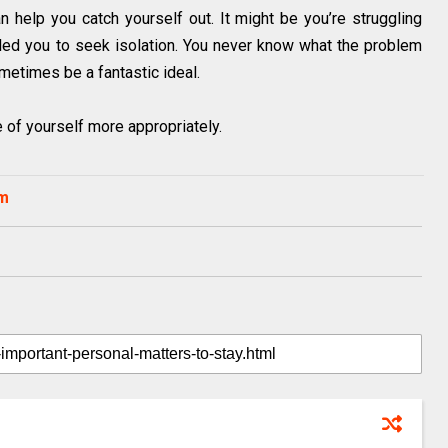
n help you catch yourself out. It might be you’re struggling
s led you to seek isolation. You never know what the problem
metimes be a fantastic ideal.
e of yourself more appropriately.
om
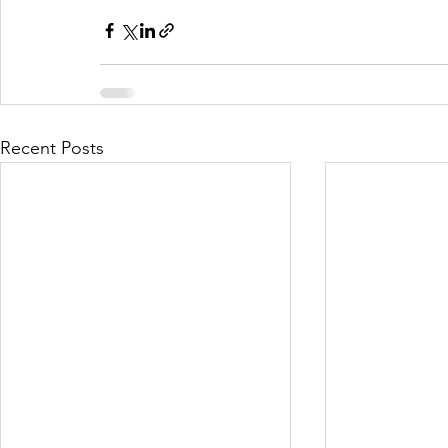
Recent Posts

=-=-=

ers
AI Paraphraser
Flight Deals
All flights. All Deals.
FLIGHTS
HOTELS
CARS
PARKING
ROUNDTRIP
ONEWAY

=-=-=

Task item: Please copy out from the data above, without any picture, exactly the lines running from the one that holds "n help you catch" through the one that holds "Recent Posts", and nothing beyond them.

Result for this exercise:
n help you catch yourself out. It might be you’re struggling
s led you to seek isolation. You never know what the problem
metimes be a fantastic ideal.
e of yourself more appropriately.
om
Recent Posts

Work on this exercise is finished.